Women Voting In Iraq
Michelle Malkin wonders if American feminists will "be celebrating these amazing images and this historic day? The silence is deafening."
The amazing images and historic day are about the fact that anyone in Iraq can vote in an election with actual choice. Not that women in Iraq can vote. Women in Iraq could vote, to the degree anyone in Iraq could vote, under Saddam Hussein. By no means was it all fuzzy bunnies and flowers for women in Iraq under Hussein. There was absolutely abuse. But the implication that Iraq was akin to Saudi Arabia or Afghanistan in its treatment of women is off-base. Women could go to school, hold jobs outside the home, drive, walk around without male escort, and wear secular clothing under Saddam Hussein. Things they still cannot do in Saudi Arabia. It was much more impressive when women in Afghanistan regained the right to vote after the overthrow of the Taliban. Note the word "regained". Prior to the Taliban, Afghan women did have the right to vote in that Muslim country.
Furthermore, Iraq is hardly the first Muslim country in which women have the right to vote. Jordanian women can vote. Egyptian women can vote. Turkish women and Pakistani women can vote. Pakistan even had a female Prime Minister. Benazir Bhutto, anyone? For what it's worth (and it ain't worth much these days), even Iranian women can vote. Shall I continue? Algeria, Morocco, Yemen, Syria, Libya, Malaysia, etc.. Women in Lebanon can vote, although with restrictions that are not placed on men (namely proof of education). Women can vote in most Muslim countries. The only two Muslim countries I'm aware of in which women can't vote are Saudi Arabia and Kuwait. Actually, Kuwaiti women can vote in municipal elections, but not in the parliamentary elections (not that that's good enough).
Women voting in Muslim countries is not some strange, unheard of concept that needs celebration by feminists. People voting in countries that were formerly dictatorships, however, is something that deserves celebration by everyone.
Comments
It's a good point. The more virulent strains of Islam (think Wahhabi) relegate women to the proverbial back of the bus, and it may be that some of the conservative emphasis on women voting here is an effort to remind people of this fact - or an effort to tweak capital-F Feminists, a large number of whom are registered Democrats.
The important thing about this election, though, is exactly as you said: not that women are voting, but that Iraqis are voting for a slate of actual candidates for once.
Posted by: CGHill | January 30, 2005 09:14 PM
Perhaps, yet the capital-F Feminists are more aware than most Americans of how abysmally women are treated in Muslim countries, even those where they can vote. For example, Jordan, which is one of the more moderate (and Westernized) Muslim countries, is still plagued with "honor killings". Contrary to popular belief, for years before most Americans gave it much thought, the major feminist organizations in this country were working to help women in Muslim countries, both by petitioning our government to provide aid and working with women's groups in those countries. However, I'll grant you that it's become one of those "things that have been said so often they are assumed to be true without argument" that American feminists don't care about the treatment of women in Muslim countries. On that basis, it probably is an attempt to tweak.

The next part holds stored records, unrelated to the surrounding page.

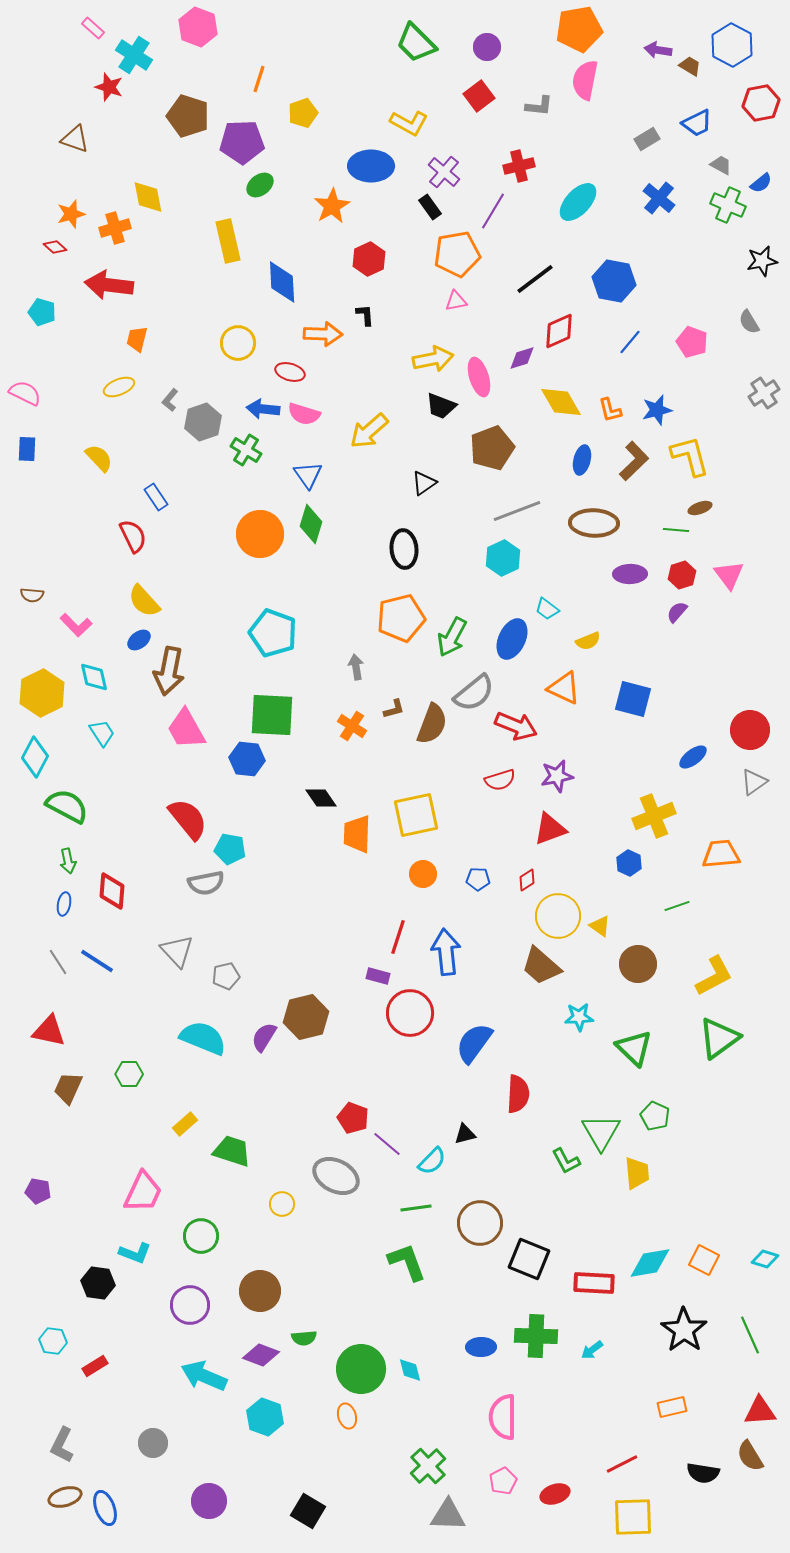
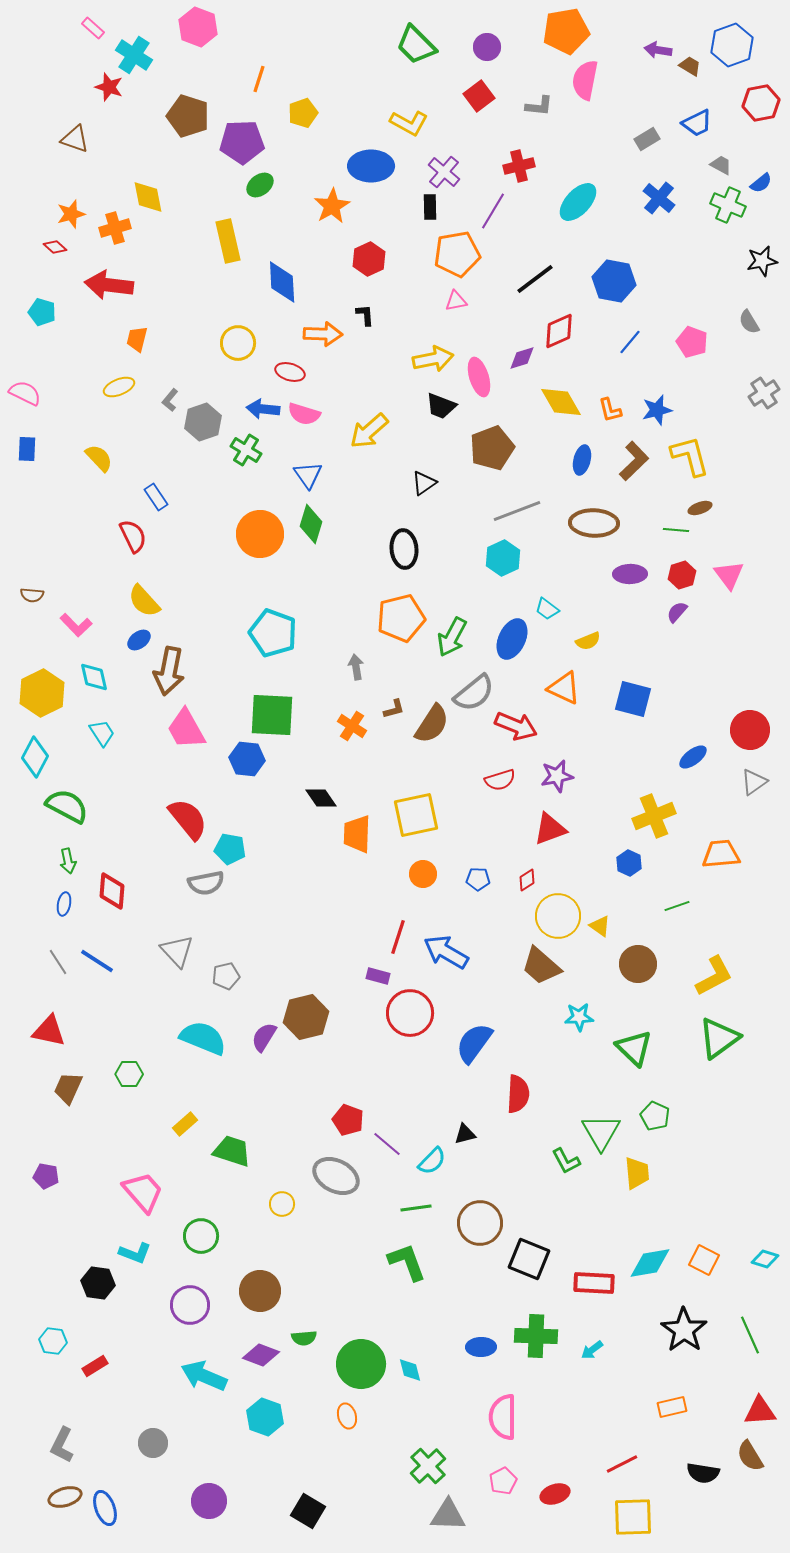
orange pentagon at (579, 29): moved 13 px left, 2 px down
green trapezoid at (416, 43): moved 2 px down
blue hexagon at (732, 45): rotated 12 degrees clockwise
black rectangle at (430, 207): rotated 35 degrees clockwise
brown semicircle at (432, 724): rotated 12 degrees clockwise
blue arrow at (446, 952): rotated 54 degrees counterclockwise
red pentagon at (353, 1118): moved 5 px left, 2 px down
purple pentagon at (38, 1191): moved 8 px right, 15 px up
pink trapezoid at (143, 1192): rotated 66 degrees counterclockwise
green circle at (361, 1369): moved 5 px up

Having said that, I have seen more than one remark around the right side of the blogosphere that women in Iraq were basically treated as poorly as women in Afghanistan or Saudi Arabia. After Saddam was ousted, I recall seeing a few posts to the effect that Iraqi women no longer had to hide behind burqas, could now go to school, get jobs, etc., all by those ignorant of the fact that Iraqi women under Hussein didn't have to wear burqas, did go to school, hold down jobs, etc. However, I will give Michelle Malkin the benefit of the doubt that she was not one of the people who made that mistake, unless I'm shown something she wrote to the contrary. And, again, this is not to say that women had it swell in Iraq. Just not as bad as in Afghanistan or Saudi Arabia.
Posted by: Lesley | January 30, 2005 10:25 PM
She's just giving her audience what they want to hear.
I know from hanging with a few feminists that they were trying to raise awareness of the conditions of women under the Taliban long before it was ever discovered by most Americans. You might give Malkin the benefit of the doubt, but I don't feel like the ommission of the facts on her part was quite so accidental. She knows what her partisans want to hear and she provides it for them.
Thanks for your reponse to this.
Posted by: bruce | January 31, 2005 03:17 PM
Well, I was giving her the benefit of the doubt on knowing that women in Iraq under Saddam didn't have to wear burqas, did go to school, hold down jobs, etc. I'm assuming she actually knew that.
Posted by: Lesley | January 31, 2005 08:42 PM
Great point.
It's true that that the women of Iraq are running a unique risk. If the administrations policies result in Wahabism they will be in far worse shape than they were under Saddam. What they are betting on (those who support the ouster of Saddam) is that the democratization will effect their sisters in Saudi Arabia, etc. in a positive way. I believe it will, but if I'm wrong I won't have to wear a chador.